+++ RECORD EXCERPTS

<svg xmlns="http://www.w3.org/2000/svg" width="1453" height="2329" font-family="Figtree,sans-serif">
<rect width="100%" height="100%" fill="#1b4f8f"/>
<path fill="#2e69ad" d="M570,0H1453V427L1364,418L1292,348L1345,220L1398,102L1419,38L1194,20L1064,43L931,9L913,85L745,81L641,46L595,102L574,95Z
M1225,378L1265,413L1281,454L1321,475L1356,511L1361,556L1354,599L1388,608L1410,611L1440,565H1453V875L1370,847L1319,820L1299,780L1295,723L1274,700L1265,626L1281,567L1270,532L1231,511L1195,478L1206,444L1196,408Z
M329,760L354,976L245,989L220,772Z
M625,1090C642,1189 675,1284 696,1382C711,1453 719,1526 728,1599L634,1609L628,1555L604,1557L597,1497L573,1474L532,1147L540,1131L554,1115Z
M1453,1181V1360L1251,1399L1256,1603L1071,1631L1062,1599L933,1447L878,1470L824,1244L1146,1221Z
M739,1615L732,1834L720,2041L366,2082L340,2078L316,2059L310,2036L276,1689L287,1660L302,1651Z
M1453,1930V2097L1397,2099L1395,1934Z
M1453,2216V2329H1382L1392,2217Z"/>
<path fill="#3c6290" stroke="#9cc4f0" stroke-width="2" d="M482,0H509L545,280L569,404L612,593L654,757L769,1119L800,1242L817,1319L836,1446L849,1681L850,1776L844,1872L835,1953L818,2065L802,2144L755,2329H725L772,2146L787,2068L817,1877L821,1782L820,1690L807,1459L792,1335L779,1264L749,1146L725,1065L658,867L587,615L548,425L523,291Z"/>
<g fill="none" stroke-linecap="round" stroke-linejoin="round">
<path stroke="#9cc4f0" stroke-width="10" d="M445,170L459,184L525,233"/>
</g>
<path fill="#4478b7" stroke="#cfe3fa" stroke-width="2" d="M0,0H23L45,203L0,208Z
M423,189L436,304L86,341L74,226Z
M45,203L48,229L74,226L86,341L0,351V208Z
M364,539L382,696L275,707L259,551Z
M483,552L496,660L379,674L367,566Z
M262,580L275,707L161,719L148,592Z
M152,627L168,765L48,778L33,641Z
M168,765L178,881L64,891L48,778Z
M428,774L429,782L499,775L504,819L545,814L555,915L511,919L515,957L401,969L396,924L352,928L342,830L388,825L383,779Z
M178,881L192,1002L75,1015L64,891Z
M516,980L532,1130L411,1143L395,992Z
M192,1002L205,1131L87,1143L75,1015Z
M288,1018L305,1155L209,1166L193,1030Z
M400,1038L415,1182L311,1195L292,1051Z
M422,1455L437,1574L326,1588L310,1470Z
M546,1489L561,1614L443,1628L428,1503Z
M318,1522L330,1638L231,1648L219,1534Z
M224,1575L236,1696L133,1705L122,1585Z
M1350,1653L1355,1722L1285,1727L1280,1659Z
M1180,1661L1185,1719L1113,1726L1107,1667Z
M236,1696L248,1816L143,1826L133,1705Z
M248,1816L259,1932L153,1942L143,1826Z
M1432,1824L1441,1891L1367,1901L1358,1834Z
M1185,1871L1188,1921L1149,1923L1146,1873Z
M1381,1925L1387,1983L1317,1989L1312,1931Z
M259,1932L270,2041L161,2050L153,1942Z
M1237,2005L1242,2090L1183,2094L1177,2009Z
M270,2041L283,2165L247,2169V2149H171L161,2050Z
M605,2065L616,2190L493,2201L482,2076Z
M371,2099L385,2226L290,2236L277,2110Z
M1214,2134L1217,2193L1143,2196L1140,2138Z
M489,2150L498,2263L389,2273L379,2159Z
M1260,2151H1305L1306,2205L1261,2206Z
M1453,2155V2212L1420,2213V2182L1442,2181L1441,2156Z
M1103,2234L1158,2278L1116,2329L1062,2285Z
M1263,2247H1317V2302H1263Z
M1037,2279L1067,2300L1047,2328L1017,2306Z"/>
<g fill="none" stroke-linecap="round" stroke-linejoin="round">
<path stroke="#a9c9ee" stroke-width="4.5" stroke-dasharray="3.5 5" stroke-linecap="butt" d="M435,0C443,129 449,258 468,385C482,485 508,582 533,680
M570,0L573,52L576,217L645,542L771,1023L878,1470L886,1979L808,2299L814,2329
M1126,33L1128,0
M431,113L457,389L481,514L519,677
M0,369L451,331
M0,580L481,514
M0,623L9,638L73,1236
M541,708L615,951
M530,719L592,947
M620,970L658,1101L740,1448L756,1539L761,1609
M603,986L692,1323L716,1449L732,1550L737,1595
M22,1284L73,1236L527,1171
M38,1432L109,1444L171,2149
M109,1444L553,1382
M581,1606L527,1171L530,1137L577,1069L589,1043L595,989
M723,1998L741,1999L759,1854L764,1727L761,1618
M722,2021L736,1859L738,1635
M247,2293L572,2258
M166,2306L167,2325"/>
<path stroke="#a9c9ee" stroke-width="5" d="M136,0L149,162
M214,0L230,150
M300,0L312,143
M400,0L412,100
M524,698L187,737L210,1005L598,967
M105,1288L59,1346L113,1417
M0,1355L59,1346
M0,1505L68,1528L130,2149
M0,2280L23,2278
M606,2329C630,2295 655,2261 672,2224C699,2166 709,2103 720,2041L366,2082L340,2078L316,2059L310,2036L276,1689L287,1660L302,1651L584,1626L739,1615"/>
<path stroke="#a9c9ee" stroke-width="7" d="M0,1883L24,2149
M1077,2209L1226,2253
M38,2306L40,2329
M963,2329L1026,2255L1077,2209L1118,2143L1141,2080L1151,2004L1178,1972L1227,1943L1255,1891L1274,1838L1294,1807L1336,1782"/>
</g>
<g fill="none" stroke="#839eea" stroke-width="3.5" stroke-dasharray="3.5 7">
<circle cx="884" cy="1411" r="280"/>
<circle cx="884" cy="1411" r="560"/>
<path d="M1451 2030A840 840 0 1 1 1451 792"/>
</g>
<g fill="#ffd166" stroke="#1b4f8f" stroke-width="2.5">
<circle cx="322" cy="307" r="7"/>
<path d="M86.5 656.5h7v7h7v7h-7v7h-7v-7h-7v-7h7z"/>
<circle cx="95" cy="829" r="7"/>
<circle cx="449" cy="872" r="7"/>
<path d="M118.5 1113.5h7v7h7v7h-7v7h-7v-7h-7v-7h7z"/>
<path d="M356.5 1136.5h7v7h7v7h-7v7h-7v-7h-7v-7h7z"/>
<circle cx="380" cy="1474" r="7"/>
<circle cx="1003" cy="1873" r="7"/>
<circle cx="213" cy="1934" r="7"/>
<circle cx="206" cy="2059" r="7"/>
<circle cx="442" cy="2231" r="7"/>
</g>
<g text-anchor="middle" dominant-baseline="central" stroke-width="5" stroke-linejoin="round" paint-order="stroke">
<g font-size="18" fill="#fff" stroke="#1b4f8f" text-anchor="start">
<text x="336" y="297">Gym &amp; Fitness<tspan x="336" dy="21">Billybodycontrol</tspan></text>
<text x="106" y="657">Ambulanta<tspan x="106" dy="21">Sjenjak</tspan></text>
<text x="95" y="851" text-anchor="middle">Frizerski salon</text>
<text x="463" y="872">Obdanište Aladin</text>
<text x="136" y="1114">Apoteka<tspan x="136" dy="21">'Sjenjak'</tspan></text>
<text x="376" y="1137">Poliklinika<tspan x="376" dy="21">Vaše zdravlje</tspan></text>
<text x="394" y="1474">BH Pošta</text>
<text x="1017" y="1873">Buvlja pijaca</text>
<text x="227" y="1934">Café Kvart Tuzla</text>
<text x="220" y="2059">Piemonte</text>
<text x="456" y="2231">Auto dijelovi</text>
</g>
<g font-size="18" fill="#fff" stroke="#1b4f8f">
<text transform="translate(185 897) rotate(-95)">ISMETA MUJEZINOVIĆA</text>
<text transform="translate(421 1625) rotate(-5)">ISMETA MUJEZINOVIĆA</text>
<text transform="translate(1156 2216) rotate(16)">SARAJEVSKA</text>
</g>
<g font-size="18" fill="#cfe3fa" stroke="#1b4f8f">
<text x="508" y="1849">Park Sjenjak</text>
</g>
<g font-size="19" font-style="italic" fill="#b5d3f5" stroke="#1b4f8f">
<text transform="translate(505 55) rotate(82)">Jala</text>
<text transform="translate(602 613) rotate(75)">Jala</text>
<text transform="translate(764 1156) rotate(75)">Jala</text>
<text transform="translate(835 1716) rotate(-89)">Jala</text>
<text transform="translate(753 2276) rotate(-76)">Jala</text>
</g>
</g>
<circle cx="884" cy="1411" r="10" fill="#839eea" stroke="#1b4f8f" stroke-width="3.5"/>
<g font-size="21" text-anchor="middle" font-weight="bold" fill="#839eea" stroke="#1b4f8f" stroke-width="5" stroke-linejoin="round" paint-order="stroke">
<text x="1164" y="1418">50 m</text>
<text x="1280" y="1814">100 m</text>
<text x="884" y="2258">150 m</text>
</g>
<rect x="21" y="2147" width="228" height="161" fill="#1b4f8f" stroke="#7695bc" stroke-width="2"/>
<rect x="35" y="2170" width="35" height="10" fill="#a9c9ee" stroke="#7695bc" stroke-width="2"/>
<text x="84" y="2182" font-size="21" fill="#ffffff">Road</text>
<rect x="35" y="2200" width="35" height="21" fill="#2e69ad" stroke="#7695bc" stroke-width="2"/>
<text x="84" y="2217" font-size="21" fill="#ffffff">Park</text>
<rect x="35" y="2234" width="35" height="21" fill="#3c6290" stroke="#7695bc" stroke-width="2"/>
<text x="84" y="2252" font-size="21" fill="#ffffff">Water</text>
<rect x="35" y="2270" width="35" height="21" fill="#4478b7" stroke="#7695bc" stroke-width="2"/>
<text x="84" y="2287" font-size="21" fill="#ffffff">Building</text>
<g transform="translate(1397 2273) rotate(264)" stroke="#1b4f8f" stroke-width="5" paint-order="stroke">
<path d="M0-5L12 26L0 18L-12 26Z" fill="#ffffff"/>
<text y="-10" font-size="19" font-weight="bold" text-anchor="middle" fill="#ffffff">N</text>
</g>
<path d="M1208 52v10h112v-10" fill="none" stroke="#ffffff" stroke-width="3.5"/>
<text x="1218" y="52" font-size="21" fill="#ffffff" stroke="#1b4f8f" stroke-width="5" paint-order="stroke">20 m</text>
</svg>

++++++

• [WHAT YOU NEED TO DO]
Copy out, from the listing above, every line that contains the string "middle".

• [RESPONSE TO THE TASK]
<g text-anchor="middle" dominant-baseline="central" stroke-width="5" stroke-linejoin="round" paint-order="stroke">
<text x="95" y="851" text-anchor="middle">Frizerski salon</text>
<g font-size="21" text-anchor="middle" font-weight="bold" fill="#839eea" stroke="#1b4f8f" stroke-width="5" stroke-linejoin="round" paint-order="stroke">
<text y="-10" font-size="19" font-weight="bold" text-anchor="middle" fill="#ffffff">N</text>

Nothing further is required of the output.